## Directions
Please pick out every line in the material below that contains the string "mindit".

## Dataset content
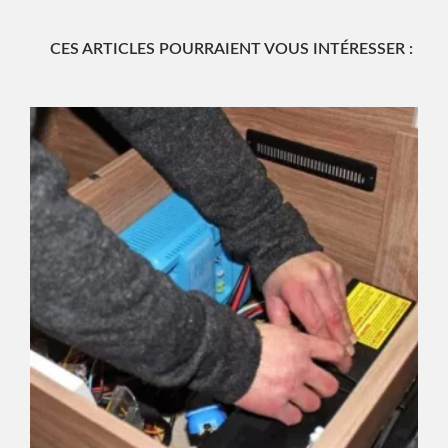
CES ARTICLES POURRAIENT VOUS INTÉRESSER :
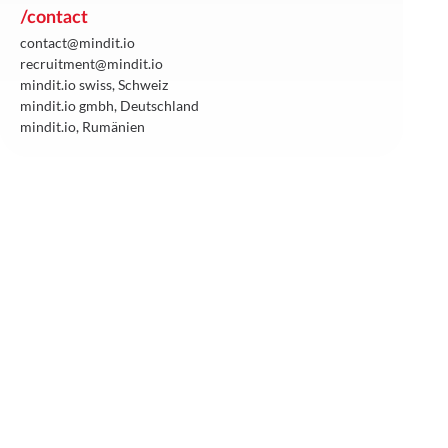
/contact
contact@mindit.io
recruitment@mindit.io
mindit.io swiss, Schweiz
mindit.io gmbh, Deutschland
mindit.io, Rumänien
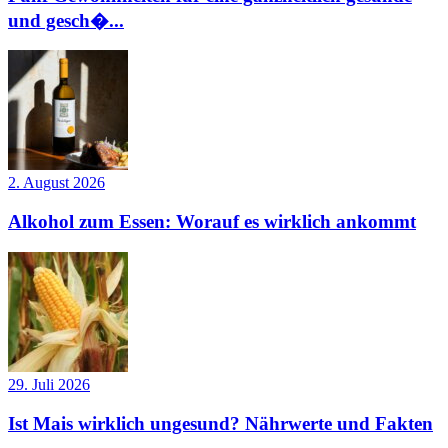
und gesch�...
2. August 2026
Alkohol zum Essen: Worauf es wirklich ankommt
29. Juli 2026
Ist Mais wirklich ungesund? Nährwerte und Fakten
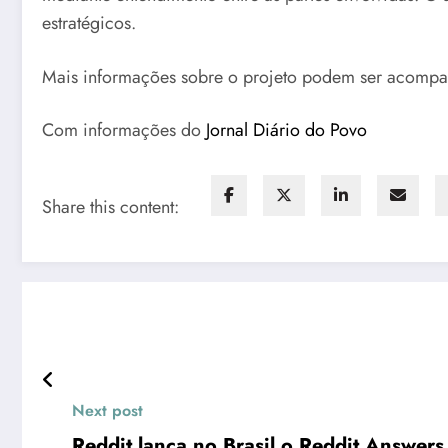
estratégicos.
Mais informações sobre o projeto podem ser acomp
Com informações do
Jornal Diário do Povo
Share this content:
Next post
Reddit lança no Brasil o Reddit Answers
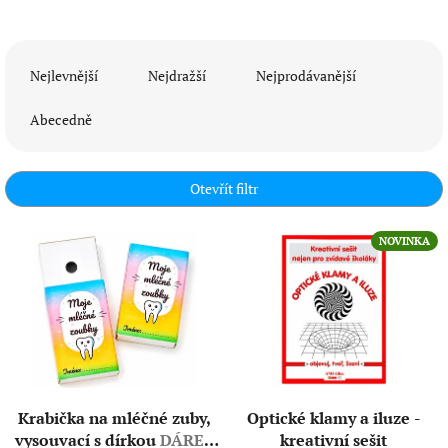
Ř
a
Nejlevnější
Nejdražší
Nejprodávanější
z
e
Abecedně
n
í
p
Otevřít filtr
r
o
V
NOVINKA
d
ý
u
p
k
i
t
s
ů
p
r
o
d
Krabička na mléčné zuby,
Optické klamy a iluze -
u
vysouvací s dírkou
DÁREK
kreativní sešit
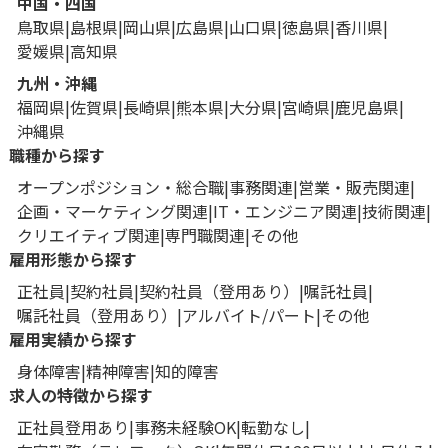
中国・四国
鳥取県
島根県
岡山県
広島県
山口県
徳島県
香川県
愛媛県
高知県
九州・沖縄
福岡県
佐賀県
長崎県
熊本県
大分県
宮崎県
鹿児島県
沖縄県
職種から探す
オープンポジション・総合職
事務関連
営業・販売関連
企画・マーケティング関連
IT・エンジニア関連
技術関連
クリエイティブ関連
専門職関連
その他
雇用形態から探す
正社員
契約社員
契約社員（登用あり）
嘱託社員
嘱託社員（登用あり）
アルバイト/パート
その他
雇用実績から探す
身体障害
精神障害
知的障害
求人の特徴から探す
正社員登用あり
事務未経験OK
転勤なし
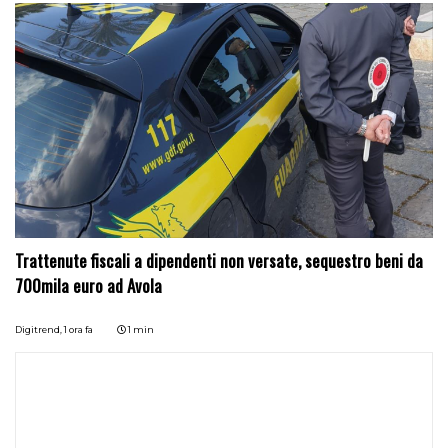
Trattenute fiscali a dipendenti non versate, sequestro beni da
700mila euro ad Avola
Digitrend,
1 ora fa
1 min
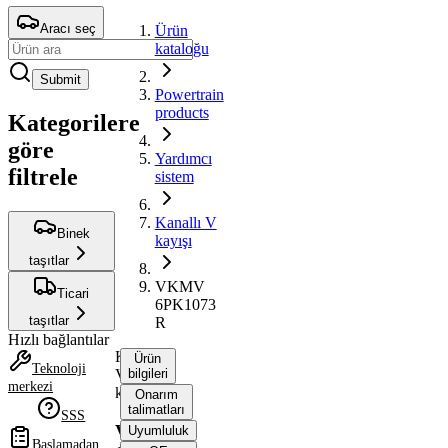
Aracı seç
Ürün
kataloğu
Submit
Powertrain
products
Kategorilere
göre
Yardımcı
filtrele
sistem
Kanallı V
Binek
kayışı
taşıtlar
VKMV
Ticari
6PK1073
taşıtlar
R
Hızlı bağlantılar
Kanallı
Ürün
Teknoloji
V
bilgileri
merkezi
kayışı
Onarım
talimatları
SSS
VKMV
Uyumluluk
Başlamadan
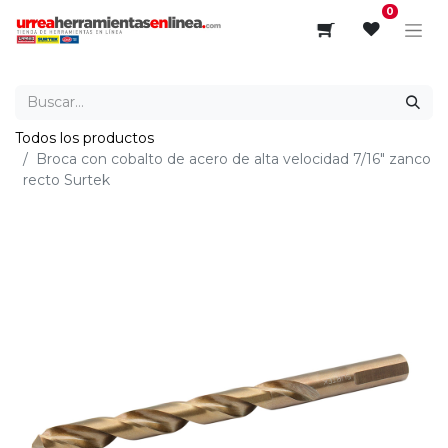
0
Todos los productos
Broca con cobalto de acero de alta velocidad 7/16" zanco
recto Surtek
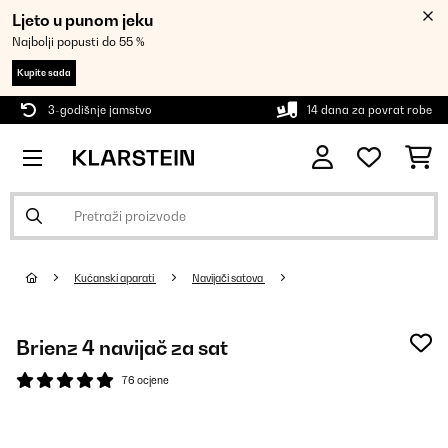
Ljeto u punom jeku
Najbolji popusti do 55 %
Kupite sada
3-godišnje jamstvo
14 dana za povrat robe
Kućanski aparati
Navijači satova
Brienz 4 navijač za sat
76 ocjene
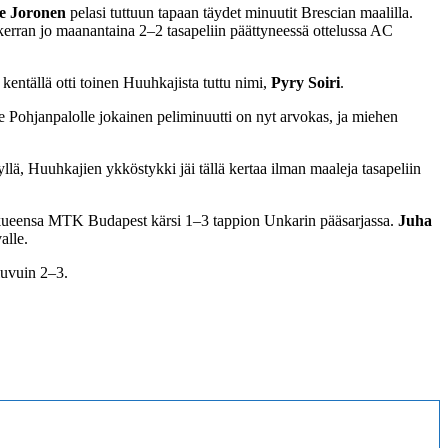
se Joronen
pelasi tuttuun tapaan täydet minuutit Brescian maalilla.
 kerran jo maanantaina 2–2 tasapeliin päättyneessä ottelussa AC
kentällä otti toinen Huuhkajista tuttu nimi,
Pyry Soiri
.
e Pohjanpalolle jokainen peliminuutti on nyt arvokas, ja miehen
lä, Huuhkajien ykköstykki jäi tällä kertaa ilman maaleja tasapeliin
ukkueensa MTK Budapest kärsi 1–3 tappion Unkarin pääsarjassa.
Juha
alle.
luvuin 2–3.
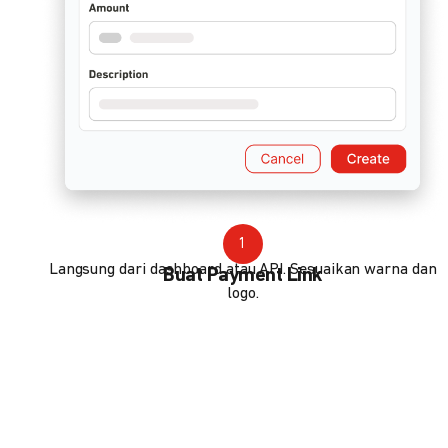
1
Langsung dari dashboard atau API. Sesuaikan warna dan
Buat Payment Link
logo.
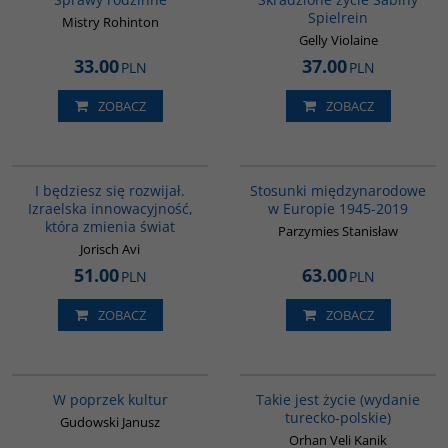
Spielrein
Mistry Rohinton
Gelly Violaine
y
33.00
37.00
PLN
PLN
ZOBACZ
ZOBACZ
G1060
G1034
Wydawnictwo Akademickie Dialog
I będziesz się rozwijał.
Stosunki międzynarodowe
ie
oddaje w ręce czytelników,
Izraelska innowacyjność,
w Europie 1945-2019
wykładowców , studentów,
która zmienia świat
dziennikarzy oraz wszystkich,
Parzymies Stanisław
którzy interesują się historią
Jorisch Avi
stosunków międzynarodowych,
51.00
63.00
książkę autorstwa prof. dr hab.
PLN
PLN
Stanisława Parzymiesa
zatytułowaną „Stosunki
ZOBACZ
ZOBACZ
międzynarodowe w Europie. 1945-
2019”, która jest czwartym
wydaniem, poprawionym i
G1031
G825
uzupełnionym względem
wcześniejszych wydań tej książki.
Barwne opisy Stambułu, utwory
W poprzek kultur
Takie jest życie (wydanie
antropomorfizujące zwierzęta,
Wydawnictwo
:
Dialog
turecko-polskie)
obrazki z życia powszedniego
Gudowski Janusz
Autor
:
Stanisław Parzymies
pełne trafnych przemyśleń
Orhan Veli Kanik
Wydanie
:
Warszawa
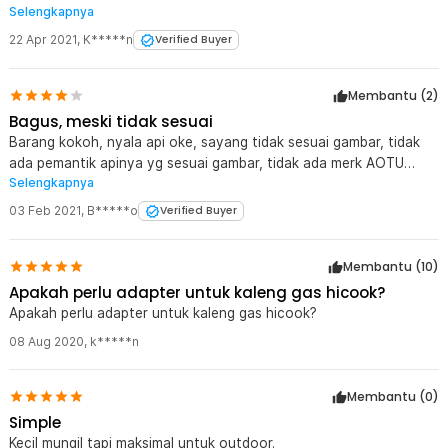
Selengkapnya
kompor seperti gambar.
22 Apr 2021
,
K*****n
Verified Buyer
Membantu (
2
)
Bagus, meski tidak sesuai
Barang kokoh, nyala api oke, sayang tidak sesuai gambar, tidak
ada pemantik apinya yg sesuai gambar, tidak ada merk AOTU
Selengkapnya
pada kepala kompor seperti gambar, salah satu kaki sulit berdiri
karena terhalang oleh slang gas
03 Feb 2021
,
B*****o
Verified Buyer
Membantu (
10
)
Apakah perlu adapter untuk kaleng gas hicook?
Apakah perlu adapter untuk kaleng gas hicook?
08 Aug 2020
,
k*****n
Membantu (
0
)
Simple
Kecil mungil tapi maksimal untuk outdoor.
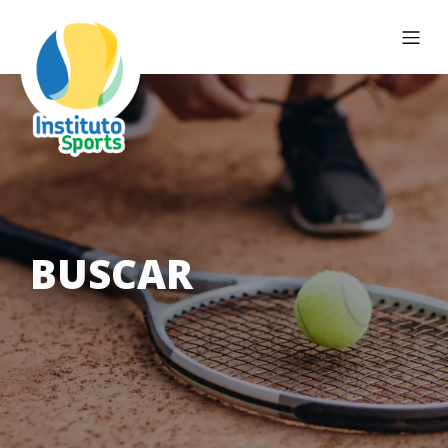
BUSCAR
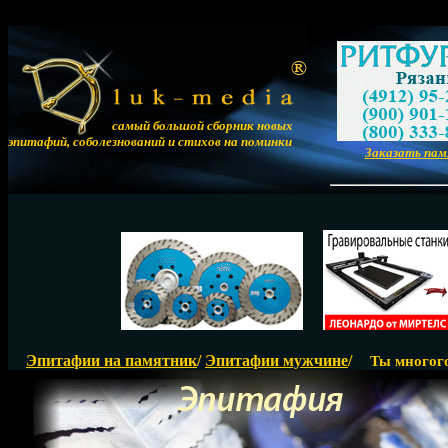
самый большой сборник новых
эпитафий, соболезнований и стихов на поминки
Заказать па
Р
Эпитафии на памятник
/
Эпитафии мужчине
/
Ты многог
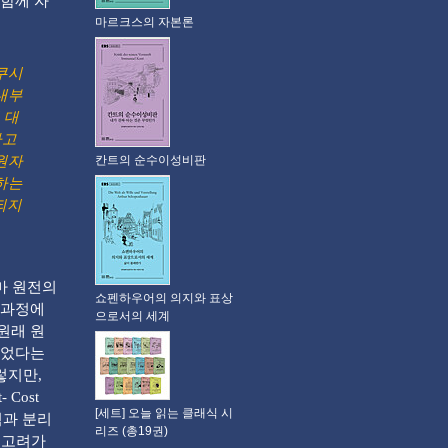
함께 자
마르크스의 자본론
쿠시
내부
 대
사고
칸트의 순수이성비판
원자
하는
되지
마 원전의
쇼펜하우어의 의지와 표상
행과정에
으로서의 세계
원래 원
이었다는
렇지만,
Cost
[세트] 오늘 읽는 클래식 시
험과 분리
리즈 (총19권)
 고려가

## Result of the task
contact@mindit.io
recruitment@mindit.io
mindit.io swiss, Schweiz
mindit.io gmbh, Deutschland
mindit.io, Rumänien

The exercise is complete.